Tonight at OpenGov Hack Night in 1871, Dan Platt and Craig Booth of Narrative Science came in to give us a tour of ‘Chicago Crime Stories,’ which, as described on the EventBrite Description, is:
an application utilizing Chicago open data to produce narrative on crime in any Chicago neighborhood.
The app takes mountains of Data about Chicago crime and presents a story based on a specific neighborhood, which you can specify on the homepage.
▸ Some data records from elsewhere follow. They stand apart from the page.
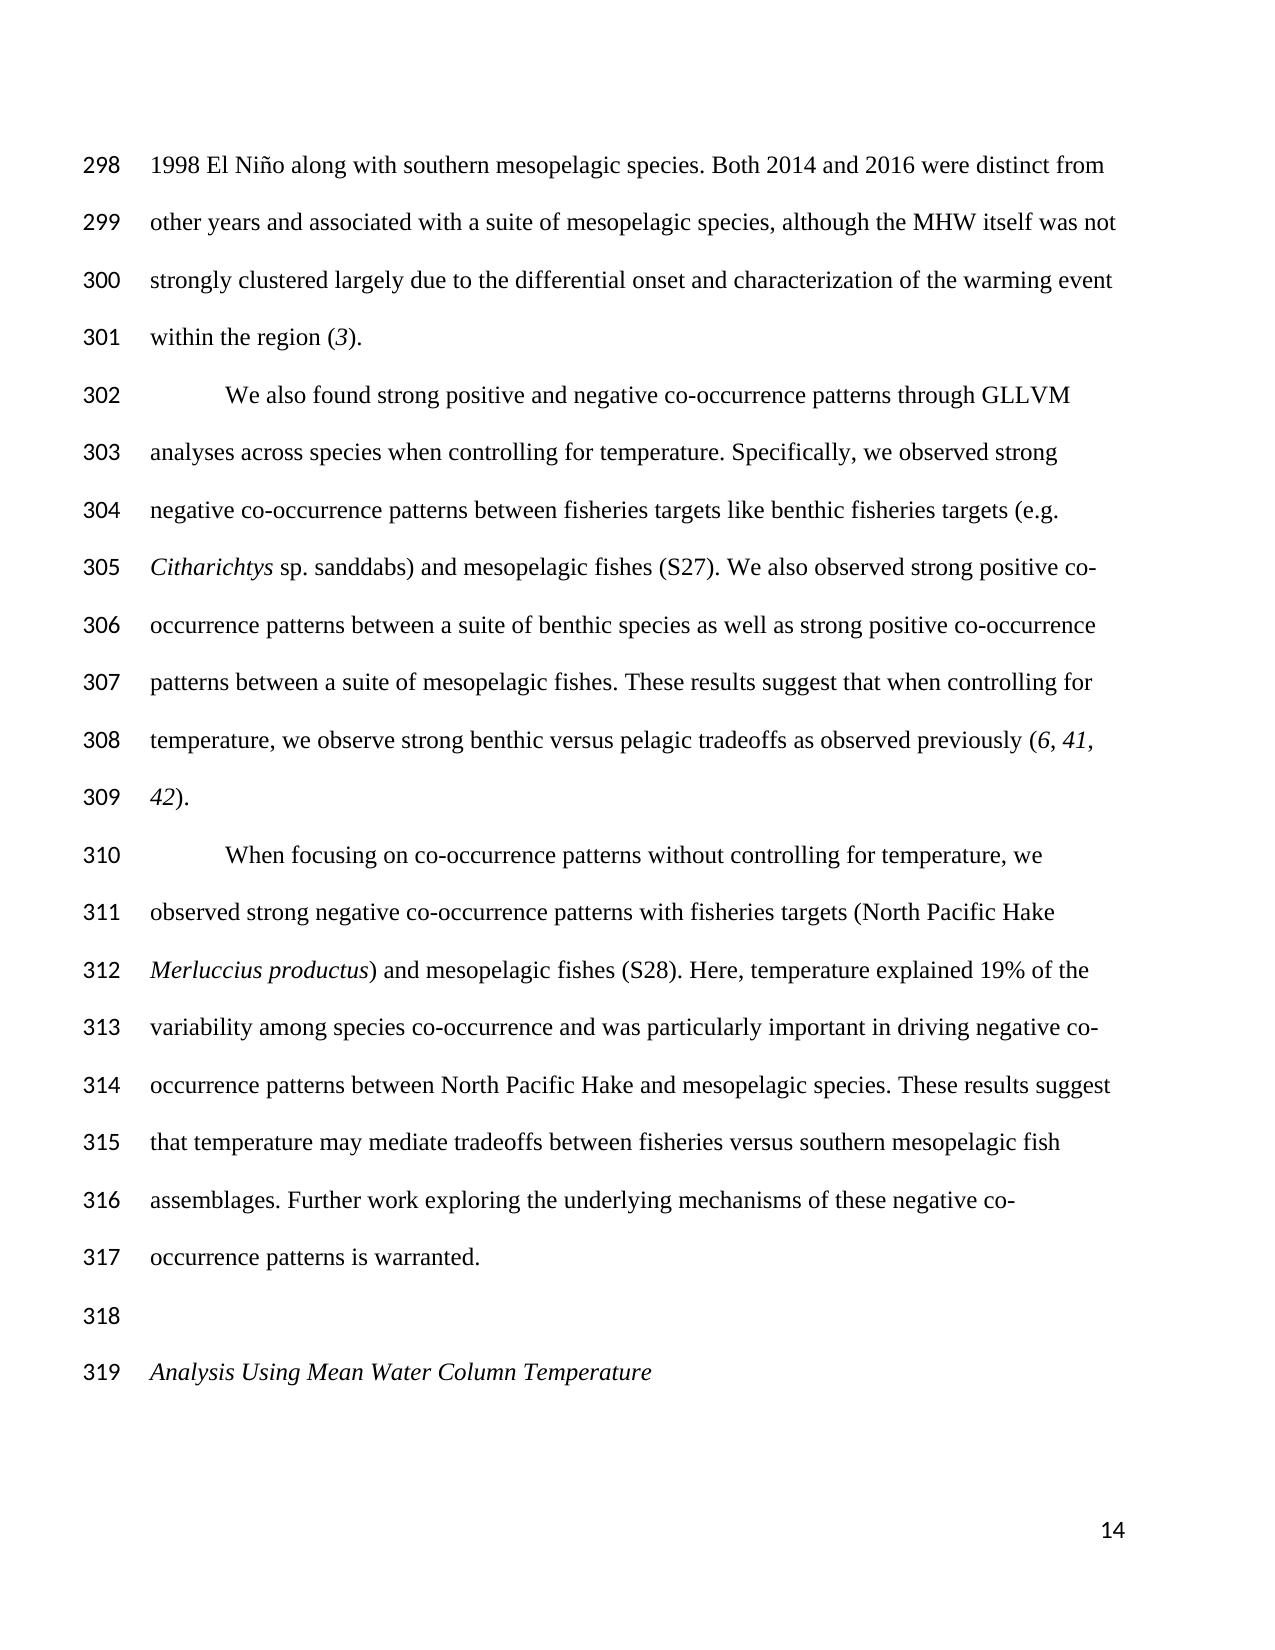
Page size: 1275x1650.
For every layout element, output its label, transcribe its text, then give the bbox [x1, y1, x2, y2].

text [150, 150, 1125, 351]
text When focusing on co-occurrence patterns without controlling for temperature, we observed strong negative co-occurrence patterns with fisheries targets (North Pacific Hake Merluccius productus) and mesopelagic fishes (S28). Here, temperature explained 19% of the variability among species co-occurrence and was particularly important in driving negative co-occurrence patterns between North Pacific Hake and mesopelagic species. These results suggest that temperature may mediate tradeoffs between fisheries versus southern mesopelagic fish assemblages. Further work exploring the underlying mechanisms of these negative co-occurrence patterns is warranted. [150, 840, 1125, 1271]
text Analysis Using Mean Water Column Temperature [150, 1357, 1125, 1386]
text We also found strong positive and negative co-occurrence patterns through GLLVM analyses across species when controlling for temperature. Specifically, we observed strong negative co-occurrence patterns between fisheries targets like benthic fisheries targets (e.g. Citharichtys sp. sanddabs) and mesopelagic fishes (S27). We also observed strong positive co-occurrence patterns between a suite of benthic species as well as strong positive co-occurrence patterns between a suite of mesopelagic fishes. These results suggest that when controlling for temperature, we observe strong benthic versus pelagic tradeoffs as observed previously (6, 41, 42). [150, 380, 1125, 811]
The story looks something like this:
And Craig provides a few flowcharts that explain how the whole thing works under the hood:
The app relies on three data sources in addition to map API data:
- Community boundaries for each ward in Chicago
- Census information about average incomes, changes in demographics, et cetera
- The CSV of crime data
Also, some data processing happens to generate the report:
It’s a lot of data processing, really. We want to know where things happened and then, taking information from those places, identify how the aggregation of those happenings by place differ from other places nearby—in this case in Chicago.
Next step? Editorial configuration. This is where we determine what sort of information we’re looking for by asking a few questions:
Those questions circumscribe the blob of data that we need from the data processing suite. That blob gets sent to Quill, the AI that Narrative Science developed for natural language generation. That’s how a massive CSV can become a readable report without a journalist’s direct intervention. (Want to test drive it? Try QuillConnect, which takes your Twitter profile and generates a report about how you behave on Twitter. Not out yet. I’ll link when it’s out).
So, what’s different about this app from other data processing apps? Well, it’s creating a story—something that you can read, rather than interpret from, say, a picture.
That’s not to say that infographics don’t have their place. They do. In fact, I asked Dan and Craig about this after the presentation. Here’s what they said:
From Craig: “On a general level, a visualization potentially tells you many many thousands of things. It’s up to the viewer to interpret what the image is saying [which, in some cases, is what we want]. Stories, by contrast, shine when there’s something you know you want to get out of this data. A story puts it right there in front of you.”
Another question worth asking: how does technology like this change the role of the journalist in storymaking? Are these positive changes? I’d need a journalist to answer this. Personally, I’d be optimistic about how this changes the role of the journalist: we all have that horror story about butchered data in a news story, not necessarily because the journalist was stupid, but because he or she had limited time and limited statistical knowledge orrrrrr, not uncommonly, because he or she incentivized to make something sound sensational (which, I will also point out, is not entirely the journalist’s fault). Narrative Science’s technology lends integrity to data-driven reports. It leaves the heartstring-pulling case studies, individual stories, and critical thinking to human beings…for now.
Other fun questions:
Q: Can you add spin to the stories, say, if a client wants that?
A: Yes. Angelic example: little league games. Narrative Science can generate two different versions of the story: one for winning team parents and one for losing team parents. The story sent to the losing team parents wouldn’t focus only on the winning team. Instead, it might point out a good performance from someone on the losing team.
Q: Does the software take sample size into account?
A: No, but there’s an aspect of human intervention to correct for that.
Q: Will this thing one day write books? Fiction? Non-Fiction?
A: If someone wanted to build a 5-volume opus about something for which they had a lot of data? Sure. Fiction? That’s harder.